DATA TO EXAMINE section start

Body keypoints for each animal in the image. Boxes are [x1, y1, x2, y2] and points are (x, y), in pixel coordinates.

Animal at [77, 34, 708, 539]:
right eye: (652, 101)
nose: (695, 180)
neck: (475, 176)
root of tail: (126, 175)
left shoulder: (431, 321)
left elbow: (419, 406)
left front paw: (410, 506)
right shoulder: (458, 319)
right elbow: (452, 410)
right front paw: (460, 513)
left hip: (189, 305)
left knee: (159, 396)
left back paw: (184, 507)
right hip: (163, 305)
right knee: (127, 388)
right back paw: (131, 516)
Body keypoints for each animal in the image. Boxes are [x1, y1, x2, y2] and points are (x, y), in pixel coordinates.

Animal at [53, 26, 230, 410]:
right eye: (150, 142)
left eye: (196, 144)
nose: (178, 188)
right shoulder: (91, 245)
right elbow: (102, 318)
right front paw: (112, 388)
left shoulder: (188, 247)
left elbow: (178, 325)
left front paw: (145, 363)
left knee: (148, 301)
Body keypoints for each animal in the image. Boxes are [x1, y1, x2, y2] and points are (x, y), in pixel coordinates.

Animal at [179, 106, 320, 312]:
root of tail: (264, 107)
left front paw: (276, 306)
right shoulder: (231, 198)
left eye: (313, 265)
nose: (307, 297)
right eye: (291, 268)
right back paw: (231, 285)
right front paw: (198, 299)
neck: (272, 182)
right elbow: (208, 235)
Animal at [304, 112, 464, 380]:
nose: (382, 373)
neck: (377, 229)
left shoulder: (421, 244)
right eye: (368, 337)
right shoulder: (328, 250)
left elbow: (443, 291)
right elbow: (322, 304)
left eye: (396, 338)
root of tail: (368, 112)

DATA TO EXAMINE section end
DATA TO EXAMINE section start

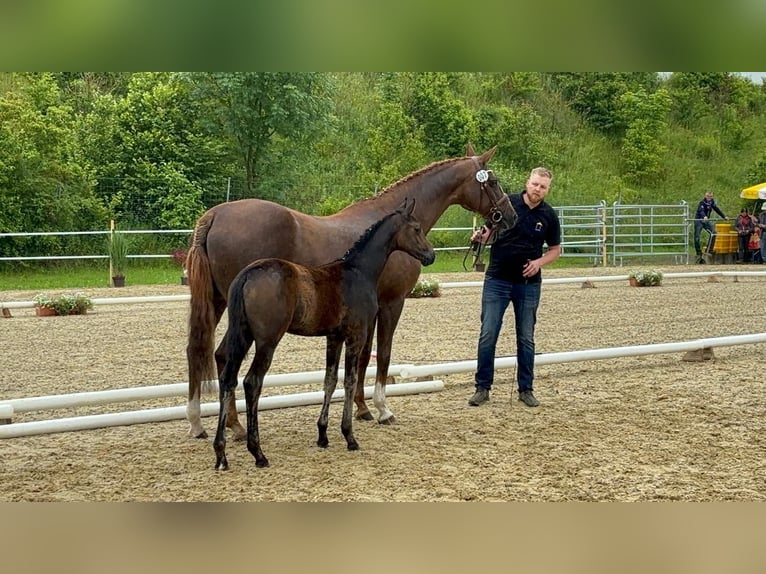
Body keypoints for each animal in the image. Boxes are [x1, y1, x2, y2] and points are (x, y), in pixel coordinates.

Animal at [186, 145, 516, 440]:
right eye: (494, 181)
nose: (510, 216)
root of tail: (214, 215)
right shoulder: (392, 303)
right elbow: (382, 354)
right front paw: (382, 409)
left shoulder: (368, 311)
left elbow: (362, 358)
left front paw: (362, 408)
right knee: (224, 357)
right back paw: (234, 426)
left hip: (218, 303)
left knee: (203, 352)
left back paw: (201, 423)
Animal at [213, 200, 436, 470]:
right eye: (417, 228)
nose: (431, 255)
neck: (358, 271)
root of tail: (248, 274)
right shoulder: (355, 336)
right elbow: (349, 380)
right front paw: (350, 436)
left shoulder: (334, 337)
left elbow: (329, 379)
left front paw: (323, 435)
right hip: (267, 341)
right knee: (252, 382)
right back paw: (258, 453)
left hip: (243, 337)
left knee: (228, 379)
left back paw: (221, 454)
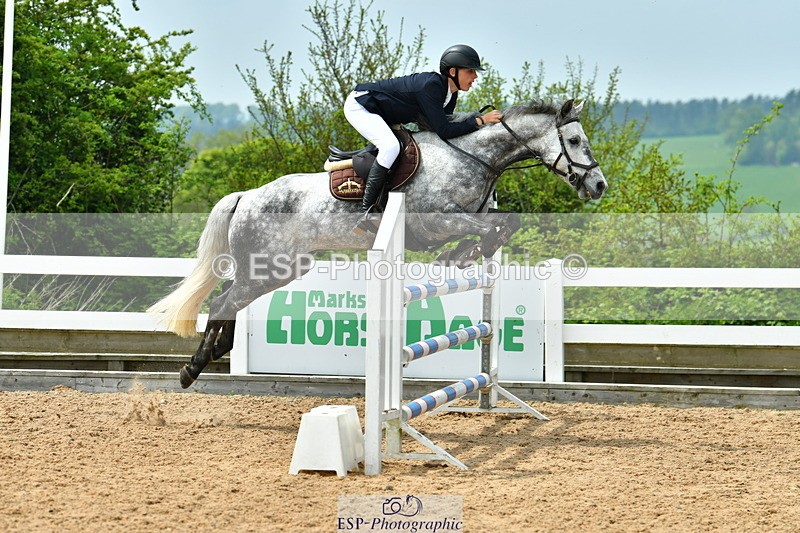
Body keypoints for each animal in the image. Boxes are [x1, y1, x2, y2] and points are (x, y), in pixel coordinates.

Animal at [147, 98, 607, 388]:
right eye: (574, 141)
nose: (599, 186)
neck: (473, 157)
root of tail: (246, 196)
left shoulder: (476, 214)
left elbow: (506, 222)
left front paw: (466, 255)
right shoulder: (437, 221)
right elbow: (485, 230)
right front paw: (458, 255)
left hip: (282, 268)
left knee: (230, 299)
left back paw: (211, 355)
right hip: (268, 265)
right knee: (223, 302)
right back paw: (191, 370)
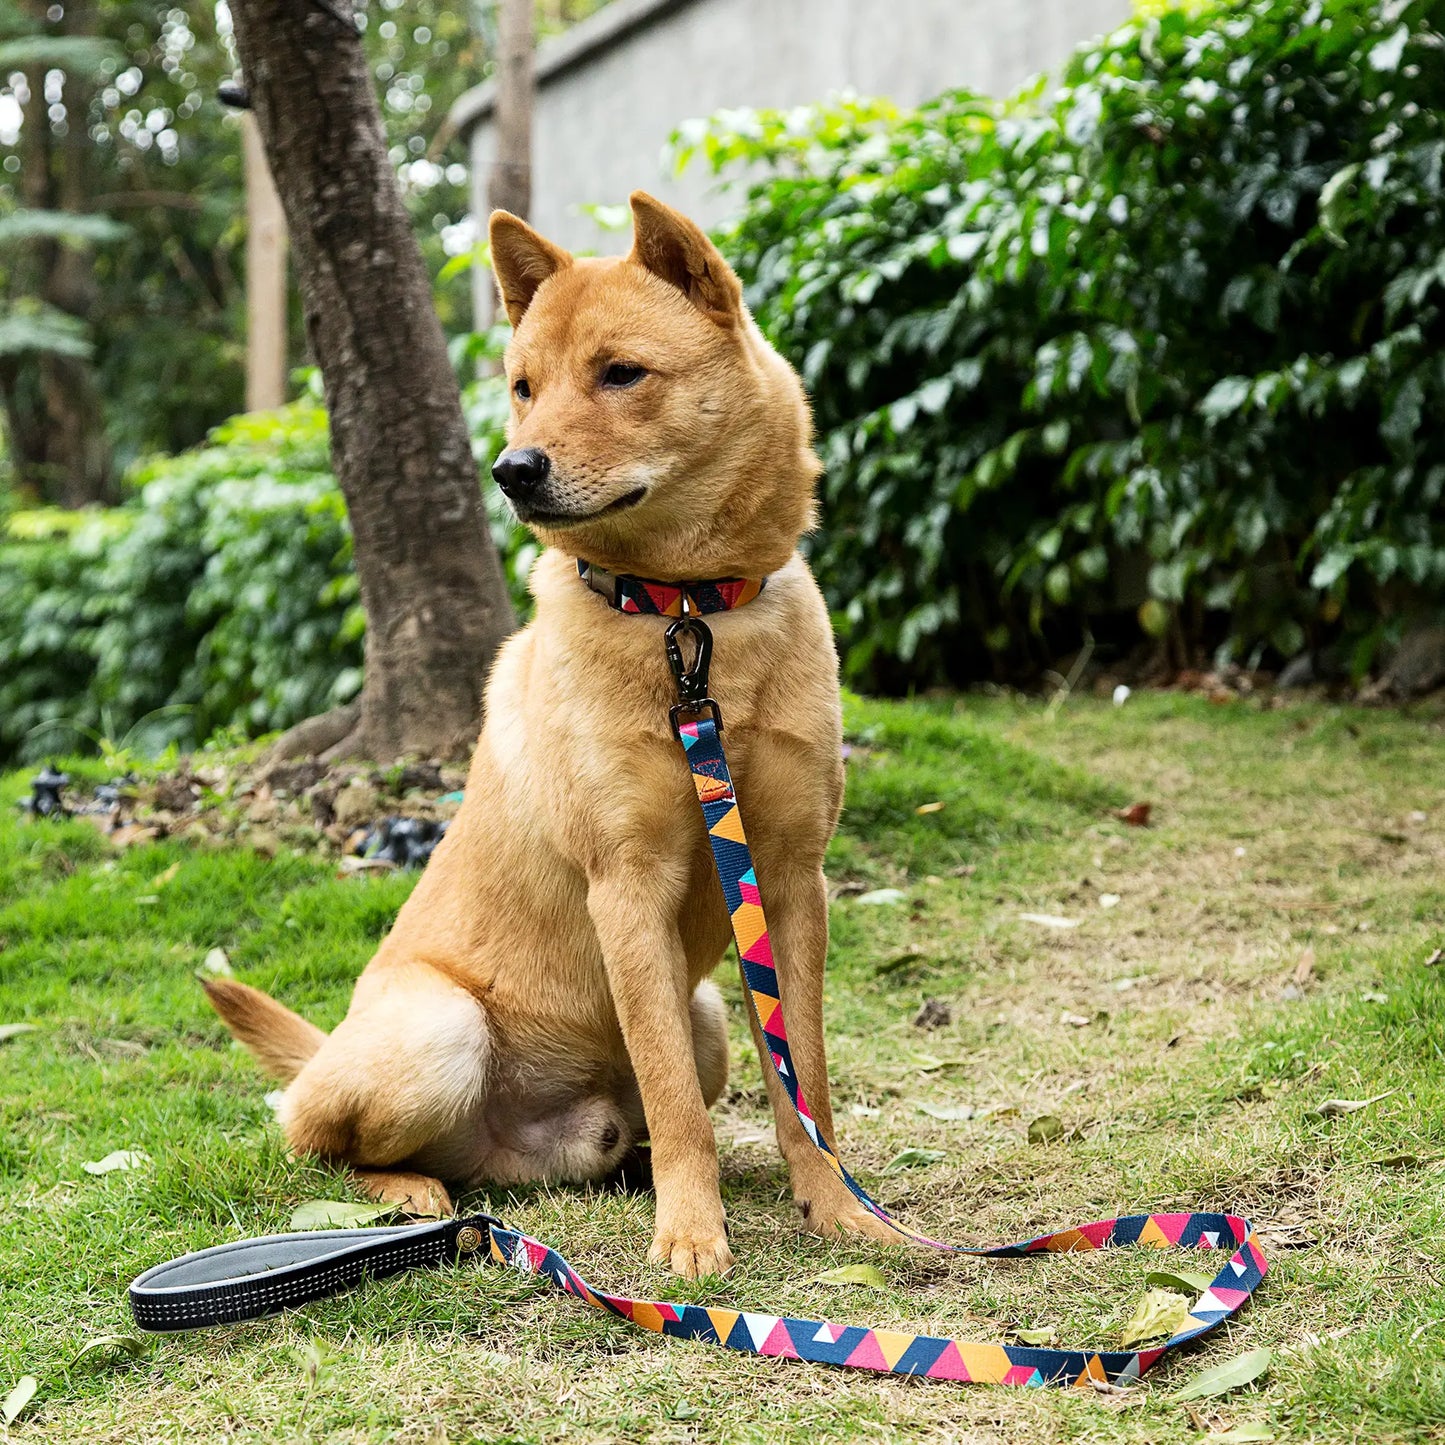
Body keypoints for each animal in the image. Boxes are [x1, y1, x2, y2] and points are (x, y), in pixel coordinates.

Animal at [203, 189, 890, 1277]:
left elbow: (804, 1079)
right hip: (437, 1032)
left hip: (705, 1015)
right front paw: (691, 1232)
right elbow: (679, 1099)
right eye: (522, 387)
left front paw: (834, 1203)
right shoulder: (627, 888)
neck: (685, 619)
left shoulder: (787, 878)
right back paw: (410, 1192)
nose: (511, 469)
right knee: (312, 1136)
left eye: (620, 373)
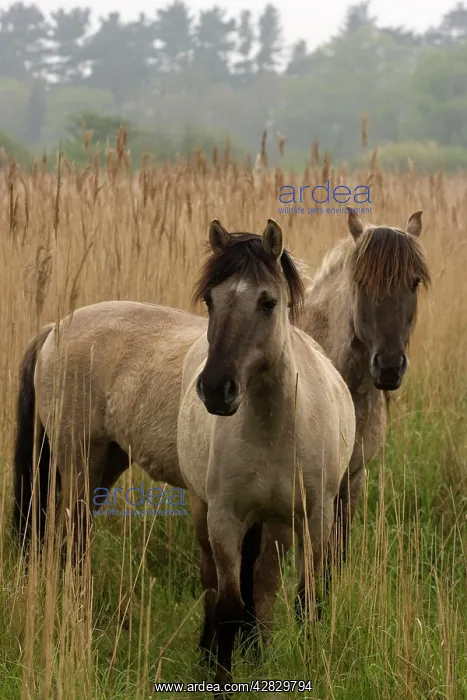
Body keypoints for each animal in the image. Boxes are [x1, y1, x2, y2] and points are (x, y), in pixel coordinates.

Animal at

DATA TO EXAMINE section end

PROBLEM REQUIREMENTS — Retrieve all lines from the data that contain the string "root".

SOLVED EXERCISE —
root of tail: (126, 175)
root of tail: (264, 107)
root of tail: (368, 112)
root of tail: (214, 215)
root of tail: (248, 274)
root of tail: (246, 196)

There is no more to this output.